In the workplace, this translates to top-class digital connections, a variety of collaborative spaces, and a seamless experience as soon as employees walk through the door. We’re also seeing many corporate clients infusing their spaces with history- or mission-focused components, including exhibits, dimensional graphics and other legacy reminders that give a workplace an added resonance.
Hospitality Meets Home in the Office
Employers hoping, expecting or demanding that knowledge workers come back to the office are asking us how to make their workplaces more enticing. Making the office super comfortable and integrating touches of residential and hospitality can make a huge difference.
The entrance is the first step, replacing the intimidating and formal corporate reception desk with a vibrant concierge station that replicates the welcoming and exciting experience of walking into a hotel lobby. We integrate activity spaces that include food and beverage stations, a variety of furniture layouts, strategically placed lighting and easy access to power and digital connectivity.
Nods to residential design continue to show up in the workplace, particularly in quieter settings ideal for heads-down focus work. Casual lounge settings offer employees the opportunity to reset throughout the day and residential-inspired lighting can create a more intimate ambiance and define specialty areas.

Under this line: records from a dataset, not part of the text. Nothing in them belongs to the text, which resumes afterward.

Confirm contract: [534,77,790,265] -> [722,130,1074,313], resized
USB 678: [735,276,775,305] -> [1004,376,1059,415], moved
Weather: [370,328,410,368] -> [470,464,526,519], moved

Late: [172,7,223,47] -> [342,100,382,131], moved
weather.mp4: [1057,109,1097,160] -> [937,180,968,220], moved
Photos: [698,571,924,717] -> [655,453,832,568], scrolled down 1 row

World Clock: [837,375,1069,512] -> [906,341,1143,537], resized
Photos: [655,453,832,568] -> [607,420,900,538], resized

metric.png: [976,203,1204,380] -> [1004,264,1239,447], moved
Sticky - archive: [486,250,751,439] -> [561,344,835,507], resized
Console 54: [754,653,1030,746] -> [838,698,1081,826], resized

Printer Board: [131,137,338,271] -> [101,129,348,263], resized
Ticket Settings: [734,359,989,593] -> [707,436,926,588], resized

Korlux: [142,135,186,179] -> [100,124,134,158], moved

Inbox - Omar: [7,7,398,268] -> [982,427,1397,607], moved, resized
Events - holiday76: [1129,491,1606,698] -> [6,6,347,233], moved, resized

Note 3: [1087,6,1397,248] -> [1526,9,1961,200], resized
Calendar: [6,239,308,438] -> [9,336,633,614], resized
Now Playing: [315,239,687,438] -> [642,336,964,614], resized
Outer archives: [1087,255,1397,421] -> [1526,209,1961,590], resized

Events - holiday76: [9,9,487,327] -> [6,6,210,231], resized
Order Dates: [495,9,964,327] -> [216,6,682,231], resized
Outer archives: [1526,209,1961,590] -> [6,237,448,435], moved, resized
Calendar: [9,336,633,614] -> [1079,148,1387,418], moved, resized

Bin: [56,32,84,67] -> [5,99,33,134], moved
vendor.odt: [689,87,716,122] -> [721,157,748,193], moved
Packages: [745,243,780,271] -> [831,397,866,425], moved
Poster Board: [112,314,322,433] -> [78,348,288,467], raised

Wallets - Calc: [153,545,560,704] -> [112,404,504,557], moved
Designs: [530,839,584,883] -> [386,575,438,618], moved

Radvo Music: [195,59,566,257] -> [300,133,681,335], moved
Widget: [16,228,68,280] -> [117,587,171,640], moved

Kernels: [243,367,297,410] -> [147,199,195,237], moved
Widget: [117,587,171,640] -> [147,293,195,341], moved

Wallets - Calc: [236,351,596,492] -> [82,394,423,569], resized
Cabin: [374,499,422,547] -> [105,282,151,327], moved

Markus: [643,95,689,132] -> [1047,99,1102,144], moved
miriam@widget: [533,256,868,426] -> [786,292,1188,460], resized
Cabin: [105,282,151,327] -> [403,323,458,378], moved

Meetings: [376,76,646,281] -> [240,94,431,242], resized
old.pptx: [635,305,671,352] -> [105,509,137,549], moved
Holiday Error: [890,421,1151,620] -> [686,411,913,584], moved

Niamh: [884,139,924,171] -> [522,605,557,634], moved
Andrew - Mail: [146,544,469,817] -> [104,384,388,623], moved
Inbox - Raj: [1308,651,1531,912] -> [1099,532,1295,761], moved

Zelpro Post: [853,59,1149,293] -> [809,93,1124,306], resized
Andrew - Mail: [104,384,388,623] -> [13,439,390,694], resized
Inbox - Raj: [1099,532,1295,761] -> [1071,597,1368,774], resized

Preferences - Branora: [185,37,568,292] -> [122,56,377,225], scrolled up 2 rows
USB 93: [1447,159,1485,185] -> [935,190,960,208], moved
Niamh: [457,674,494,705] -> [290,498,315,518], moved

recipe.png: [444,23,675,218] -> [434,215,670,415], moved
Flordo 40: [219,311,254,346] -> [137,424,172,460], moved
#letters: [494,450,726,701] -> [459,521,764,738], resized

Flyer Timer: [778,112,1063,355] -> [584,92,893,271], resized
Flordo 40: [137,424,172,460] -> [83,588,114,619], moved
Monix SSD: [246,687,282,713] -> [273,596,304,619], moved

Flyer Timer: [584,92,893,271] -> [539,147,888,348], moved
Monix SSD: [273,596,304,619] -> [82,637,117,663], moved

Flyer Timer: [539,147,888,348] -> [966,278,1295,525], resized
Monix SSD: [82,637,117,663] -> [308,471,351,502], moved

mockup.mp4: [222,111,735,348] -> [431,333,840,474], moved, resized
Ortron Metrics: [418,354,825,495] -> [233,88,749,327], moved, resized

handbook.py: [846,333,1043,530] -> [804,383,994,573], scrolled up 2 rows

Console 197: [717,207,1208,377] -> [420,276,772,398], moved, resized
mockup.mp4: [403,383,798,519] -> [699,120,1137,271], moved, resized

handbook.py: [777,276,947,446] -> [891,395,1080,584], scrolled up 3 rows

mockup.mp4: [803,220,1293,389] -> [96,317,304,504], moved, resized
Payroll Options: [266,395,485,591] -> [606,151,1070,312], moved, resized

Creative Solutions in the Real World
Of course, it isn’t just a matter of making the office look like a home, hotel or store—we have to be intentional with how we implement it so the workplace can remain a place of productivity, creativity and collaboration. As designers, we have to be especially thoughtful about how our clients do that. Just as every retail and hospitality brand is different, every company works a little differently and connects with their employees differently. The most challenging part of the design process is ensuring the opportunity for the workplace to evolve as the user and the business evolve.
At the Miami Association of Realtors, which is set to be completed early next year, we integrated a number of retail, hospitality and residential components into the design concept. As a new global headquarters for the largest local realtor’s association in the U.S., it is a place for over 60,000 members and professionals to meet, learn, connect, celebrate and grow. People arrive directly into the center of the 140,000-SF headquarters in a welcoming two-story Club Lounge. The hospitality-driven design includes a concierge, a variety of seating, coffee bars, enclosed focus spaces and a monumental stair that provides not only a physical connection for both floors, but also an “Instagrammable” moment with a breathtaking backdrop and views of the city of Miami.
On the member floor, individual user experience takes center stage. We added digital screens throughout the floor to scan QR codes for wayfinding, attendance, and online access to resources before or after their training, adding that retail touch that is only going to grow with the future of the workplace.
Blurring the Focus Between Project Types
Clearly, the lines between retail, hospitality, residential and workplace are blurring. It’s an exciting time for the workplace as we push other designers and clients to consider the human experience from multiple perspectives with the goal of promoting human connection and comfort.
At the same time, the tenets of excellent workplace design still hold true—integrating and implementing ever-changing technology needs, ergonomic support and promoting well-being and health will never go away. The magic happens when we can find the balance in taking the best ideas from across all industries to give employees and companies workplaces that offer flexibility, productivity, and an experience they can’t get anywhere else.